A sua casa era a maior prova material dos Gomes. Quem lá entrava dizia que parecia um Museu, poucos se apercebiam que aquela era a sua forma de manter vivas as memórias. Cada peça contava uma história. Da farmácia da família conservava entre diversos objectos, o canapé escrevinhado possivelmente por uma navalha. Da casa da avó tudo o que de alguma forma a recordava. Arcas com fotografias, algumas demasiado esbatidas tornando impossível reconhecer quem imortalizavam, porém, ela sabia. Medalhas, louvores, diplomas, bengalas, espadas, a mitra do “Padrinho Arcebispo” D. José António Pereira Bilhano primo de Joana Celestino Pereira do Béu sua bisavó, mãe do seu avô materno, certidões de nascimento, de casamentos, óbitos, recortes de jornais. Pequenos retalhos que nos definem e explicam o que fomos e no que nos tornámos.

Descrever o seu carácter devia ser fácil por ter vivido sempre com ela. Mas confesso que as palavras são parcas por não abrangerem toda a sua grandeza. De uma bondade altruísta, uma vontade férrea, encarava a vida como uma dádiva e vivia-a ao seu ritmo. Foi professora e a um pedido seu, neste dia, entreguei os livros que tinha destinados à biblioteca escolar com o nome do seu tio, a Secundária Dr. João Carlos Celestino Gomes.Cumpri com a minha promessa e dei o dia por terminado.

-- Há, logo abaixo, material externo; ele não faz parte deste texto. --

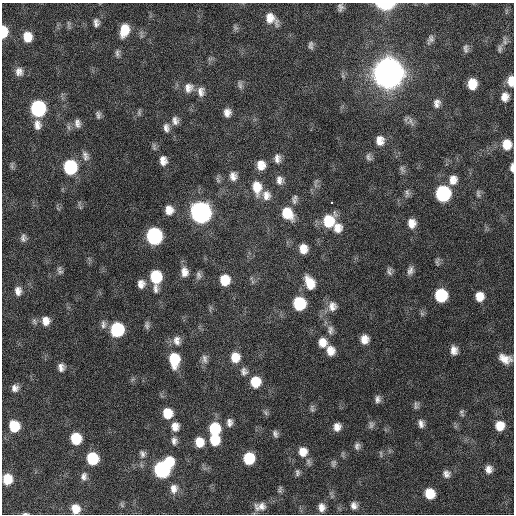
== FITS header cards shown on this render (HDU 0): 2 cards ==
NAXIS1  =                  512 / Axis length
NAXIS2  =                  512 / Axis length

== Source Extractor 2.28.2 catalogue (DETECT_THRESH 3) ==
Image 512 x 512 px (HDU 0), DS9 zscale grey, 1 PNG px = 1 image px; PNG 516 x 516 px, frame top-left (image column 1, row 512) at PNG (2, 3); no overlay
Background 122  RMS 12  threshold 35.8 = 3 sigma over >= 5 px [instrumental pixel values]
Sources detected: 143; all 143 listed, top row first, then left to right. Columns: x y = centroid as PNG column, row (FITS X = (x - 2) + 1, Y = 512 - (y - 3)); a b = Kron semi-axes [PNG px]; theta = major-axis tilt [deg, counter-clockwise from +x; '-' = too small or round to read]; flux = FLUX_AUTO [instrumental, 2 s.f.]
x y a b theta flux
385 4 11 5 0 5.3e+04
340 7 8 6 -85 2.7e+03
271 19 17 10 -43 1.1e+04
96 23 10 7 -89 3.5e+03
69 24 12 4 -83 1.7e+03
235 28 8 6 -55 1.9e+03
124 30 12 8 75 1.6e+04
4 32 10 6 89 2.0e+04
27 37 10 8 -84 1.4e+04
430 39 12 7 63 3.2e+03
505 41 14 6 -83 3.7e+03
311 45 10 6 -86 2.5e+03
466 49 11 7 -87 2.9e+03
500 49 11 7 81 2.7e+03
117 53 11 6 -86 2.6e+03
19 72 11 10 - 5.3e+03
388 73 12 11 - 2.5e+06
343 76 7 4 -71 1.4e+03
511 81 12 7 -89 9.0e+03
472 84 9 8 - 1.4e+04
240 85 11 6 -80 2.6e+03
189 88 13 12 - 7.2e+03
201 92 14 9 -86 5.7e+03
505 97 12 10 83 6.9e+03
437 103 11 8 75 4.5e+03
38 108 10 9 - 1.2e+05
139 112 9 5 -81 1.6e+03
227 112 8 7 - 5.3e+03
98 115 9 6 -82 2.5e+03
175 121 11 9 -90 4.4e+03
411 122 13 8 -58 3.7e+03
77 123 12 8 -80 4.3e+03
37 125 13 9 -84 6.4e+03
166 128 12 8 -79 4.2e+03
380 140 11 9 -86 7.4e+03
507 144 11 9 -89 1.2e+04
154 147 11 5 -73 1.8e+03
85 156 14 8 -72 4.3e+03
368 157 10 6 -69 2.5e+03
277 158 10 7 -88 4.5e+03
163 161 9 7 -89 5.8e+03
12 165 12 4 83 1.8e+03
261 165 10 9 - 9.3e+03
70 167 10 9 - 6.6e+04
512 167 10 4 90 2.9e+03
402 169 11 6 -66 2.5e+03
233 176 11 9 -82 5.4e+03
218 180 9 5 -71 2.1e+03
280 180 11 8 -79 4.7e+03
453 180 12 10 78 7.5e+03
257 187 17 11 -83 1.4e+04
407 193 13 6 85 2.8e+03
443 193 10 9 - 9.8e+04
478 193 11 5 -85 2.2e+03
266 195 12 10 -79 7.0e+03
294 201 11 7 -54 2.8e+03
331 203 3 3 - 1.1e+04
169 210 10 9 - 8.1e+03
201 213 11 10 - 4.2e+05
287 213 13 10 -55 2.0e+04
328 221 13 11 60 2.7e+04
412 223 11 9 -81 7.7e+03
338 228 12 10 -75 8.5e+03
154 236 10 9 - 1.4e+05
23 238 10 7 -82 3.2e+03
303 249 9 8 - 9.5e+03
437 262 11 5 89 2.1e+03
410 270 11 8 74 3.8e+03
389 271 12 6 -82 2.8e+03
60 272 10 6 -18 2.3e+03
184 272 13 9 -86 6.9e+03
198 275 11 7 -88 3.0e+03
156 277 13 8 -90 4.0e+04
225 280 10 9 - 1.7e+04
310 283 15 10 -65 1.5e+04
141 284 10 8 85 5.7e+03
18 291 11 8 -88 5.4e+03
441 295 10 9 - 4.4e+04
479 296 10 9 - 1.0e+04
299 303 10 9 - 4.6e+04
332 306 14 12 89 7.8e+03
34 321 9 6 -79 2.1e+03
46 321 10 9 - 7.7e+03
103 324 12 7 87 3.5e+03
147 325 11 6 89 2.5e+03
117 329 10 9 - 6.8e+04
330 330 13 9 -90 4.5e+03
364 339 9 8 - 7.8e+03
177 341 13 10 -77 6.3e+03
322 342 11 10 - 9.4e+03
454 350 10 7 -82 5.8e+03
330 351 11 9 -74 8.7e+03
235 357 12 10 -84 1.3e+04
205 359 14 8 -85 4.0e+03
505 359 15 9 -22 9.2e+03
174 360 14 9 -88 2.9e+04
61 367 9 7 -90 4.4e+03
244 372 12 10 -75 4.7e+03
255 382 10 9 - 2.0e+04
15 388 8 8 - 4.2e+03
378 399 9 7 -88 3.3e+03
416 405 10 6 89 2.3e+03
312 408 11 5 -86 2.0e+03
266 412 9 5 -42 1.7e+03
461 412 8 6 35 1.9e+03
168 413 9 9 - 1.7e+04
229 422 10 7 86 4.2e+03
421 424 10 7 -76 4.0e+03
371 425 11 7 88 2.9e+03
14 426 9 8 - 2.4e+04
175 426 11 9 90 7.4e+03
500 426 9 9 - 1.2e+04
337 427 8 7 - 5.7e+03
214 429 11 10 - 3.4e+04
275 434 8 6 -77 2.7e+03
76 438 9 8 - 2.6e+04
215 440 10 9 - 2.0e+04
174 441 10 8 -87 3.8e+03
199 442 10 9 - 1.2e+04
357 446 9 7 88 2.9e+03
303 452 11 10 - 9.1e+03
142 454 10 8 -79 3.2e+03
381 454 10 3 -80 1.1e+03
92 458 9 9 - 3.4e+04
249 458 9 8 - 3.3e+04
169 462 11 9 87 2.3e+04
308 462 11 6 -70 2.4e+03
333 463 10 6 79 2.1e+03
489 469 9 8 - 5.2e+03
162 470 10 9 - 1.3e+05
297 473 9 6 84 2.2e+03
446 474 9 9 - 4.2e+03
84 476 10 7 79 3.6e+03
7 479 9 8 - 1.8e+04
174 489 12 9 85 6.0e+03
280 489 9 5 77 1.9e+03
430 494 9 8 - 1.7e+04
122 505 7 4 -71 1.2e+03
354 505 8 7 - 4.2e+03
260 506 15 10 6 6.9e+03
322 507 9 7 -84 5.6e+03
75 509 9 8 - 9.9e+03
25 514 9 3 0 1.3e+03
At the frame edge (FLAGS 8, measured only in part): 5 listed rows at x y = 385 4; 4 32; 511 81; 512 167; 25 514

Mas, como faço sempre antes de partir, parei à porta da moradia construída no espaço onde costumava estar a casa da minha avozinha. Não sei se foi coincidência ou estava predestinado, mas fiquei a saber que está desabitada. Com as fortes portadas de madeira fechadas, as portas trancadas, um silêncio constrangedor.

Nunca me aproximo muito, apesar de existir algo naquele lugar que me atraí como um íman. A casa de que me recordo desapareceu num amontoado de pedras e pó para dar lugar a tijolos, betão e madeira. Consigo sentir o vazio do abandono e se as casas conservam a alma de quem as habitou aquela está oca, porque sabe que aquele lugar não lhe pertence.

Tenho Ílhavo no coração, então porque não vivo aqui? A melhor parte de mim já cá está e mesmo que nunca consiga atravessar a ombreira daquela porta, esperarei pacientemente a hora em que me venham receber para me levar de volta à casa.